## begin PROVIDED TEXT
For SQL Server 2012, the table below provides a list of updates at the time of writing.  NOTE: See the citation [3] on how to determine the installed version, and get to the latest update(s) on the web.

Build Knowledge Base (KB) Description URL Date Released
 11.0.3000.00  KB2674319  Service Pack 1  09 November 2012
 11.0.2383.00  KB2758687  Cumulative Update 4  15 October 2012
 11.0.2332.00  KB2723749  Cumulative Update 3  31 August 2012
 11.0.2325.00  KB2703275  Cumulative Update 2  18 June 2012
 11.0.2316.00  KB2679368  Cumulative Update 1  12 April 2012
 11.0.2100.60  na  SQL Server 2012 RTM  na  06 March 2012

NOTE: Visual Studio can install a SQL Express database known as LocalDB, so that a separate instance of SQL Server does not have to be maintained by developers on their machines [4].

The Problem

Tool-bars, Commands, and going about functionality differ slightly between Visual Studio versions (for database developers), potentially making the navigation an unfamiliar experience.

The Solution

Provide examples of how a database can be accessed, using Visual Studio 2012, in comparison with the older 2010 version, of the development environment, to accelerate the learning experience.

Model and Query Database Objects in Visual Studio 2012

Because we have just moved from Visual Studio 2010 (or having never used Visual Studio, but SQL Server Management Studio) for database development, it is expedient to know the differences and consequential enhancements, when working with a database.

To model or query database objects, as in SQL Server Management Studio, using Visual Studio, is accomplished in several ways.  A designer or query can be used to create and/ or change database objects.

Visual studio can connect to a database, without having a database project open, to view and change objects on the database.  With a project opened, objects can be maintained (in the project tree) while being connected to the database.

The experienced difference, between just working on a database through Visual Studio, or working on a database through Visual Studio’s Database Project, lies in the connection state to the database.  The latter is implicit, by means of the project’s properties, and the former explicit, by connecting to a server and database for the purpose of executing queries that could perform various tasks.

[SQL] Server [Object] Explorer

This function can be used without having a database project open, and also on the side, when working with an open project.  A database structure-tree, similar to that in SQL Server Management Studio, presents itself in the navigation pane of this function.  Commands can be issued, from this pane, against objects in the database.
## end PROVIDED TEXT
## begin RECORDS TO PROCESS
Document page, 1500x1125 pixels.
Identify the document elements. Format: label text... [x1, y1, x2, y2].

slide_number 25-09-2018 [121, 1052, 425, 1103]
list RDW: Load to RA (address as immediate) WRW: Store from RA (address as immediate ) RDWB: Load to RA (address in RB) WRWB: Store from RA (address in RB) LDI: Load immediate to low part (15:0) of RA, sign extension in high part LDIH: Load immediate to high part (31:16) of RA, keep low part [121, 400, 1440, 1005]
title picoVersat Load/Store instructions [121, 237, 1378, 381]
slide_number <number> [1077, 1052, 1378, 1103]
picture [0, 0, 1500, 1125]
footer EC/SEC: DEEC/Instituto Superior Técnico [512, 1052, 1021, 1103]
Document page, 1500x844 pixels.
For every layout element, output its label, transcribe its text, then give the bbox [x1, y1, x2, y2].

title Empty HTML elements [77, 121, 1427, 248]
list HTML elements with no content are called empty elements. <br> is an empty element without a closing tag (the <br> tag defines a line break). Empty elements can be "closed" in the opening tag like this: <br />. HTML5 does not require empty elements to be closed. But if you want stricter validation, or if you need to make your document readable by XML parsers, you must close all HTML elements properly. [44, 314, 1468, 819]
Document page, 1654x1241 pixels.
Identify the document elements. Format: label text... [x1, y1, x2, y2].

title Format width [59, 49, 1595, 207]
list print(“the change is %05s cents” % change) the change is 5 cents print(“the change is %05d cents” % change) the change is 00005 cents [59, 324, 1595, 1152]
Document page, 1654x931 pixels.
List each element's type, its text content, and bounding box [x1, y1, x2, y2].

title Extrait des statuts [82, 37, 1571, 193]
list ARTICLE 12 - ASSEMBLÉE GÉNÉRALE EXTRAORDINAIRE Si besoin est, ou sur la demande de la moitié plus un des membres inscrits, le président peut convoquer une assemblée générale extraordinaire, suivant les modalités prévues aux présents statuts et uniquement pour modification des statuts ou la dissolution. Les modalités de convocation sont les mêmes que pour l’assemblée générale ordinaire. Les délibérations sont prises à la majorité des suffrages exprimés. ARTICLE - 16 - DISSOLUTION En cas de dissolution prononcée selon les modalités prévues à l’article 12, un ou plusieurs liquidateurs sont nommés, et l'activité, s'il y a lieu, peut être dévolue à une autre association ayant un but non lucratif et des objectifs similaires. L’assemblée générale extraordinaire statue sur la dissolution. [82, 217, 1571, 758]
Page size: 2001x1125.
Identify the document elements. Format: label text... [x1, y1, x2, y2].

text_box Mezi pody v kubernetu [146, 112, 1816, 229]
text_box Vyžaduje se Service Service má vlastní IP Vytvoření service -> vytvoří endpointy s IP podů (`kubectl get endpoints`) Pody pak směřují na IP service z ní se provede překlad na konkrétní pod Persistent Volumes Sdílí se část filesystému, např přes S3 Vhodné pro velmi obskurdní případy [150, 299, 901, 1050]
## end RECORDS TO PROCESS
GIVEN PROBLEM 1: Duplicate the passage of the SQL Server and Visual Studio article that begins at the words "For SQL Server" and stops after the words "their machines [4].".
GIVEN PROBLEM 2: In the listing, rename "Document page" to "Rendered page" in the lines that begin at the line containing "Document page, 1500x844 pixels." and stop after the line containing "list ARTICLE 12". Return only those lines, with nothing else changed.

TASK ANSWER 1:
For SQL Server 2012, the table below provides a list of updates at the time of writing.  NOTE: See the citation [3] on how to determine the installed version, and get to the latest update(s) on the web.

Build Knowledge Base (KB) Description URL Date Released
 11.0.3000.00  KB2674319  Service Pack 1  09 November 2012
 11.0.2383.00  KB2758687  Cumulative Update 4  15 October 2012
 11.0.2332.00  KB2723749  Cumulative Update 3  31 August 2012
 11.0.2325.00  KB2703275  Cumulative Update 2  18 June 2012
 11.0.2316.00  KB2679368  Cumulative Update 1  12 April 2012
 11.0.2100.60  na  SQL Server 2012 RTM  na  06 March 2012

NOTE: Visual Studio can install a SQL Express database known as LocalDB, so that a separate instance of SQL Server does not have to be maintained by developers on their machines [4].

TASK ANSWER 2:
Rendered page, 1500x844 pixels.
For every layout element, output its label, transcribe its text, then give the bbox [x1, y1, x2, y2].

title Empty HTML elements [77, 121, 1427, 248]
list HTML elements with no content are called empty elements. <br> is an empty element without a closing tag (the <br> tag defines a line break). Empty elements can be "closed" in the opening tag like this: <br />. HTML5 does not require empty elements to be closed. But if you want stricter validation, or if you need to make your document readable by XML parsers, you must close all HTML elements properly. [44, 314, 1468, 819]
Rendered page, 1654x1241 pixels.
Identify the document elements. Format: label text... [x1, y1, x2, y2].

title Format width [59, 49, 1595, 207]
list print(“the change is %05s cents” % change) the change is 5 cents print(“the change is %05d cents” % change) the change is 00005 cents [59, 324, 1595, 1152]
Rendered page, 1654x931 pixels.
List each element's type, its text content, and bounding box [x1, y1, x2, y2].

title Extrait des statuts [82, 37, 1571, 193]
list ARTICLE 12 - ASSEMBLÉE GÉNÉRALE EXTRAORDINAIRE Si besoin est, ou sur la demande de la moitié plus un des membres inscrits, le président peut convoquer une assemblée générale extraordinaire, suivant les modalités prévues aux présents statuts et uniquement pour modification des statuts ou la dissolution. Les modalités de convocation sont les mêmes que pour l’assemblée générale ordinaire. Les délibérations sont prises à la majorité des suffrages exprimés. ARTICLE - 16 - DISSOLUTION En cas de dissolution prononcée selon les modalités prévues à l’article 12, un ou plusieurs liquidateurs sont nommés, et l'activité, s'il y a lieu, peut être dévolue à une autre association ayant un but non lucratif et des objectifs similaires. L’assemblée générale extraordinaire statue sur la dissolution. [82, 217, 1571, 758]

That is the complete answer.